Austen # 3: Northanger Abbey
The ending soured the beginning for me. I felt like I had wasted my time, in a way, waiting for relationships to develop. Which never did. The 3 stars is a little unfair. I liked Henry Tilney (sort of?) and did not hate Catherine, making this one better than Emma and Mansfield Park. But not by much.
You see, the title of this post came to me after finishing this book. Henry is all that is ‘agreeable’, and Catherine is just foolish enough to be ‘endearing’ and not stupid. If Fanny spoke more and looked flustered less often, she would have been my favourite female protagonist of these three. Catherine loves reading Gothic novels, and her active imagination leads her to a few awkward situations when she is invited by a couple of new friends to stay at Northanger Abbey. Hearts are broken and friendships dissolve in this Austen, leaving it with the most predictable ending of all three.
What did I like? The writing style. It made discrepancies in character’s behaviour amusingly obvious, a definite plus where certain characters are walking contradictions. It was simply written, tempting me to shelve it as a children’s read.

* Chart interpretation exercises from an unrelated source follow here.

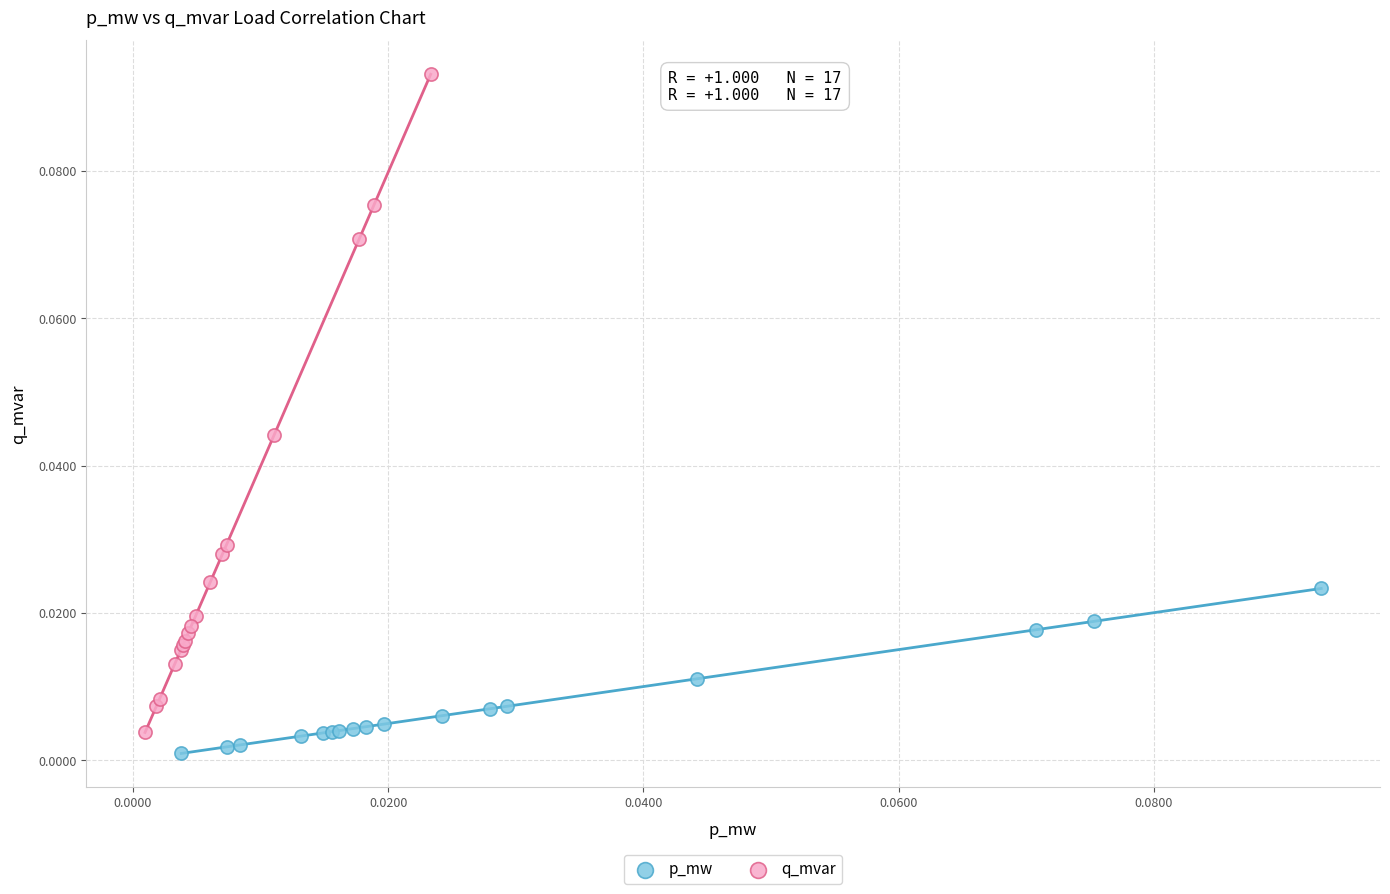

Which series contains the highest Y value?

q_mvar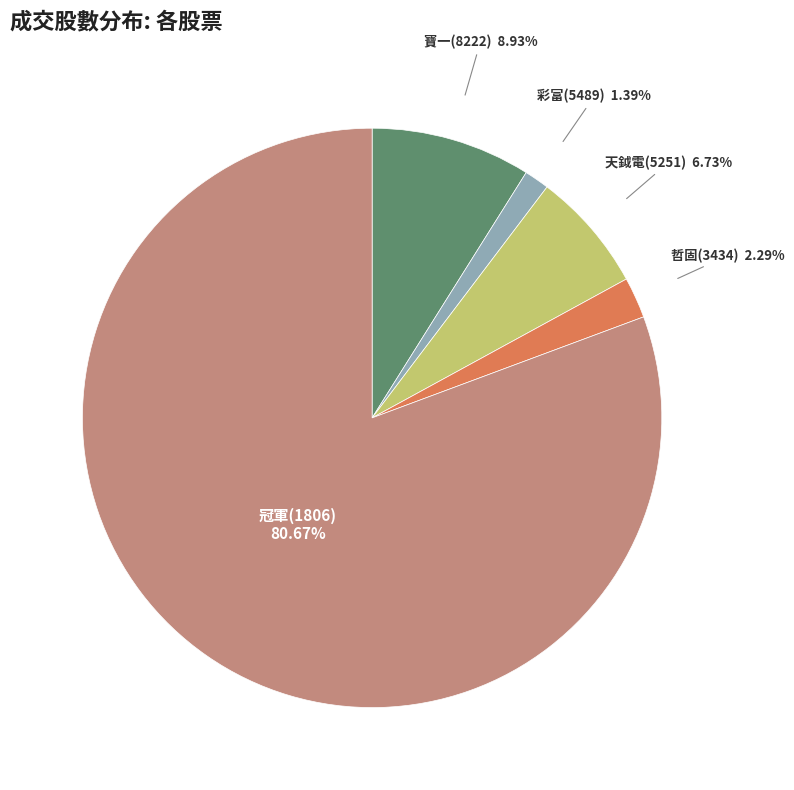

Do 天鉞電(5251) and 彩富(5489) together represent more than half of the pie?

No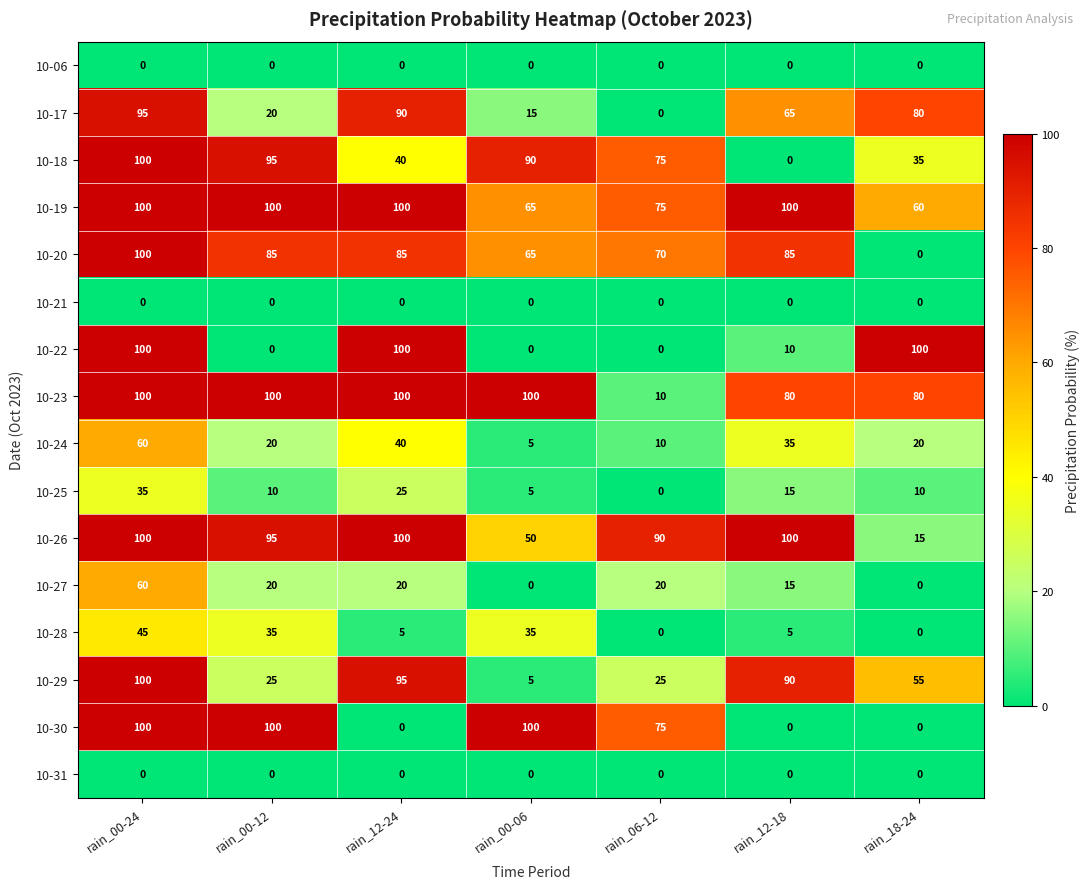

What is the minimum value for 10-24?

5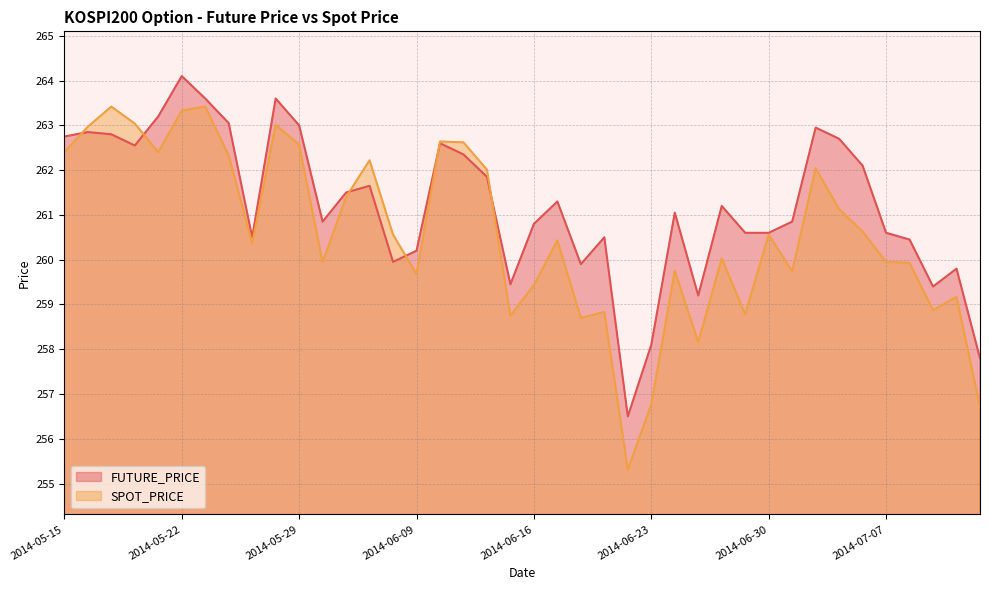

What is the value of the SPOT_PRICE point at the 10th from the left?

263.0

Henry Tilney may have beat out Mr. Darcy as favourite male lead, but he was far too one-dimensional. Catherine’s relationship with Henry’s sister seemed nonexistent to me, and for a while I was afraid Henry’s widowed father would ask Catherine to marry him! Some family.
Overall, Austen’s writing feels almost identical throughout the books. Different characters with different attitudes ending with the same result: a happily ever after marriage. I have grown to enjoy the subplots a lot more, since they vary from book to the next. Elopement is definitely a favourite, though.
And that’s a wrap! I do not plan on reading Sense and Sensibility or Persuasion anytime in the near future. Easy reads for the winter break/first week of second semester. And now back to my Reading Challenge book, The Memory Keeper’s Daughter! Gathering Blue review soon!